(Directive)
Return each line of the material below unchanged, keeping the original order.
══════
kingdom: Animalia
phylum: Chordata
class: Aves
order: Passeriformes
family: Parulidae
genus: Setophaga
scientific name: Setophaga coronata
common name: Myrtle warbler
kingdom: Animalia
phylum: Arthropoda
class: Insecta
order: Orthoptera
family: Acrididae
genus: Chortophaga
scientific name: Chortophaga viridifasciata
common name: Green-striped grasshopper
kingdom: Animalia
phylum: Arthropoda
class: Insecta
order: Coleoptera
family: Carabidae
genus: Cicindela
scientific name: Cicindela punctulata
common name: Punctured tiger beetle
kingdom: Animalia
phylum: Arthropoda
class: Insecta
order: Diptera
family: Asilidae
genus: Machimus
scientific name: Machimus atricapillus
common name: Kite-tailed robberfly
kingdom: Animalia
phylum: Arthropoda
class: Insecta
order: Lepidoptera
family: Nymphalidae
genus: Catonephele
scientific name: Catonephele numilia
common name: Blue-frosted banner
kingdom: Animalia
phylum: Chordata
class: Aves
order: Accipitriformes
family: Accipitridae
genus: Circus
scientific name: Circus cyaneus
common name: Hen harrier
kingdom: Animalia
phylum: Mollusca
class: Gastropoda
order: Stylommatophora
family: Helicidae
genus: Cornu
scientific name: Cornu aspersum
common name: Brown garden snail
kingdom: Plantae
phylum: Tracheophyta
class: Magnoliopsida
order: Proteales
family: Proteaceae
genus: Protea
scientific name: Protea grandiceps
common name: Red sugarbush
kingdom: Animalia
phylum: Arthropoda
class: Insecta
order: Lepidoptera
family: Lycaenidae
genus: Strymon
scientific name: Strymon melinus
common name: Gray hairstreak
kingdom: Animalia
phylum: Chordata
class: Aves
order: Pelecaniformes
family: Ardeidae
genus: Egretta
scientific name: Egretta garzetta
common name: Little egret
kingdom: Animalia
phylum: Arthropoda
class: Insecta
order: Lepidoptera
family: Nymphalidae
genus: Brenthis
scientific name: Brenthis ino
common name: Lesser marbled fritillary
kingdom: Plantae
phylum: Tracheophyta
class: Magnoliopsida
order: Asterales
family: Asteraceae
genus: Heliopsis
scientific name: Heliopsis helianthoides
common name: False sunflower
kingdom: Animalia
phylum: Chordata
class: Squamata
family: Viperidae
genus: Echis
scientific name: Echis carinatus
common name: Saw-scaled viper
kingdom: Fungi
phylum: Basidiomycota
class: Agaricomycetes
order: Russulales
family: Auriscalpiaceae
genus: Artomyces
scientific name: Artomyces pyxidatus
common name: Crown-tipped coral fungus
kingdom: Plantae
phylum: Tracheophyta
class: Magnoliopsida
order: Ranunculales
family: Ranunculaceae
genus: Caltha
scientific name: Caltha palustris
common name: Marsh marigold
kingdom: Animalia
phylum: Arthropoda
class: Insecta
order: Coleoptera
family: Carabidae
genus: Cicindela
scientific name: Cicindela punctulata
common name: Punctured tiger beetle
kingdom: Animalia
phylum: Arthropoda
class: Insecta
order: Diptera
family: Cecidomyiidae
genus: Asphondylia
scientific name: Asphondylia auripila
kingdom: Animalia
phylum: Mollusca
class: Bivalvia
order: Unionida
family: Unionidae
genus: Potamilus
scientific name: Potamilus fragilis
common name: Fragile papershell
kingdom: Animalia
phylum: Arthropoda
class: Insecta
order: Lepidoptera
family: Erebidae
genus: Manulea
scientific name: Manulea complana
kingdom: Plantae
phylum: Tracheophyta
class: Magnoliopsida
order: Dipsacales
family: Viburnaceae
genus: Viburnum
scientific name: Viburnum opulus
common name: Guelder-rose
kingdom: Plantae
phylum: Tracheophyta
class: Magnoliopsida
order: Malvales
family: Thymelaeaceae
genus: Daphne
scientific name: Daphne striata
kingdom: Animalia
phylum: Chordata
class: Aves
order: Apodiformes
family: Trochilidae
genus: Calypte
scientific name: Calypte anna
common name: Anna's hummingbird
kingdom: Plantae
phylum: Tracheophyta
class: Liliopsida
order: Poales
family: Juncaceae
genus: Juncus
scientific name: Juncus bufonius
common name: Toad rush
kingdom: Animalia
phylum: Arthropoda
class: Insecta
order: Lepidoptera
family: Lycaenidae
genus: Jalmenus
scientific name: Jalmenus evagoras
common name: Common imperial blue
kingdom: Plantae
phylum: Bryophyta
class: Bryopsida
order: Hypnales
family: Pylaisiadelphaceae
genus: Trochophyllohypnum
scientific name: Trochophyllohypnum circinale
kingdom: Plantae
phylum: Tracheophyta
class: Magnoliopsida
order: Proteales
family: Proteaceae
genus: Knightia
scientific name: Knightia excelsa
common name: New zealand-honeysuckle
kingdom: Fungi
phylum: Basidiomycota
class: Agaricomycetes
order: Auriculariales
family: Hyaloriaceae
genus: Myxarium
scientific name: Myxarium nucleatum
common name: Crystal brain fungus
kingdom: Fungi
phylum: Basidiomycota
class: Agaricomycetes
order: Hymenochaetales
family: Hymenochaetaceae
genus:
══════
(Full output)
kingdom: Animalia
phylum: Chordata
class: Aves
order: Passeriformes
family: Parulidae
genus: Setophaga
scientific name: Setophaga coronata
common name: Myrtle warbler
kingdom: Animalia
phylum: Arthropoda
class: Insecta
order: Orthoptera
family: Acrididae
genus: Chortophaga
scientific name: Chortophaga viridifasciata
common name: Green-striped grasshopper
kingdom: Animalia
phylum: Arthropoda
class: Insecta
order: Coleoptera
family: Carabidae
genus: Cicindela
scientific name: Cicindela punctulata
common name: Punctured tiger beetle
kingdom: Animalia
phylum: Arthropoda
class: Insecta
order: Diptera
family: Asilidae
genus: Machimus
scientific name: Machimus atricapillus
common name: Kite-tailed robberfly
kingdom: Animalia
phylum: Arthropoda
class: Insecta
order: Lepidoptera
family: Nymphalidae
genus: Catonephele
scientific name: Catonephele numilia
common name: Blue-frosted banner
kingdom: Animalia
phylum: Chordata
class: Aves
order: Accipitriformes
family: Accipitridae
genus: Circus
scientific name: Circus cyaneus
common name: Hen harrier
kingdom: Animalia
phylum: Mollusca
class: Gastropoda
order: Stylommatophora
family: Helicidae
genus: Cornu
scientific name: Cornu aspersum
common name: Brown garden snail
kingdom: Plantae
phylum: Tracheophyta
class: Magnoliopsida
order: Proteales
family: Proteaceae
genus: Protea
scientific name: Protea grandiceps
common name: Red sugarbush
kingdom: Animalia
phylum: Arthropoda
class: Insecta
order: Lepidoptera
family: Lycaenidae
genus: Strymon
scientific name: Strymon melinus
common name: Gray hairstreak
kingdom: Animalia
phylum: Chordata
class: Aves
order: Pelecaniformes
family: Ardeidae
genus: Egretta
scientific name: Egretta garzetta
common name: Little egret
kingdom: Animalia
phylum: Arthropoda
class: Insecta
order: Lepidoptera
family: Nymphalidae
genus: Brenthis
scientific name: Brenthis ino
common name: Lesser marbled fritillary
kingdom: Plantae
phylum: Tracheophyta
class: Magnoliopsida
order: Asterales
family: Asteraceae
genus: Heliopsis
scientific name: Heliopsis helianthoides
common name: False sunflower
kingdom: Animalia
phylum: Chordata
class: Squamata
family: Viperidae
genus: Echis
scientific name: Echis carinatus
common name: Saw-scaled viper
kingdom: Fungi
phylum: Basidiomycota
class: Agaricomycetes
order: Russulales
family: Auriscalpiaceae
genus: Artomyces
scientific name: Artomyces pyxidatus
common name: Crown-tipped coral fungus
kingdom: Plantae
phylum: Tracheophyta
class: Magnoliopsida
order: Ranunculales
family: Ranunculaceae
genus: Caltha
scientific name: Caltha palustris
common name: Marsh marigold
kingdom: Animalia
phylum: Arthropoda
class: Insecta
order: Coleoptera
family: Carabidae
genus: Cicindela
scientific name: Cicindela punctulata
common name: Punctured tiger beetle
kingdom: Animalia
phylum: Arthropoda
class: Insecta
order: Diptera
family: Cecidomyiidae
genus: Asphondylia
scientific name: Asphondylia auripila
kingdom: Animalia
phylum: Mollusca
class: Bivalvia
order: Unionida
family: Unionidae
genus: Potamilus
scientific name: Potamilus fragilis
common name: Fragile papershell
kingdom: Animalia
phylum: Arthropoda
class: Insecta
order: Lepidoptera
family: Erebidae
genus: Manulea
scientific name: Manulea complana
kingdom: Plantae
phylum: Tracheophyta
class: Magnoliopsida
order: Dipsacales
family: Viburnaceae
genus: Viburnum
scientific name: Viburnum opulus
common name: Guelder-rose
kingdom: Plantae
phylum: Tracheophyta
class: Magnoliopsida
order: Malvales
family: Thymelaeaceae
genus: Daphne
scientific name: Daphne striata
kingdom: Animalia
phylum: Chordata
class: Aves
order: Apodiformes
family: Trochilidae
genus: Calypte
scientific name: Calypte anna
common name: Anna's hummingbird
kingdom: Plantae
phylum: Tracheophyta
class: Liliopsida
order: Poales
family: Juncaceae
genus: Juncus
scientific name: Juncus bufonius
common name: Toad rush
kingdom: Animalia
phylum: Arthropoda
class: Insecta
order: Lepidoptera
family: Lycaenidae
genus: Jalmenus
scientific name: Jalmenus evagoras
common name: Common imperial blue
kingdom: Plantae
phylum: Bryophyta
class: Bryopsida
order: Hypnales
family: Pylaisiadelphaceae
genus: Trochophyllohypnum
scientific name: Trochophyllohypnum circinale
kingdom: Plantae
phylum: Tracheophyta
class: Magnoliopsida
order: Proteales
family: Proteaceae
genus: Knightia
scientific name: Knightia excelsa
common name: New zealand-honeysuckle
kingdom: Fungi
phylum: Basidiomycota
class: Agaricomycetes
order: Auriculariales
family: Hyaloriaceae
genus: Myxarium
scientific name: Myxarium nucleatum
common name: Crystal brain fungus
kingdom: Fungi
phylum: Basidiomycota
class: Agaricomycetes
order: Hymenochaetales
family: Hymenochaetaceae
genus:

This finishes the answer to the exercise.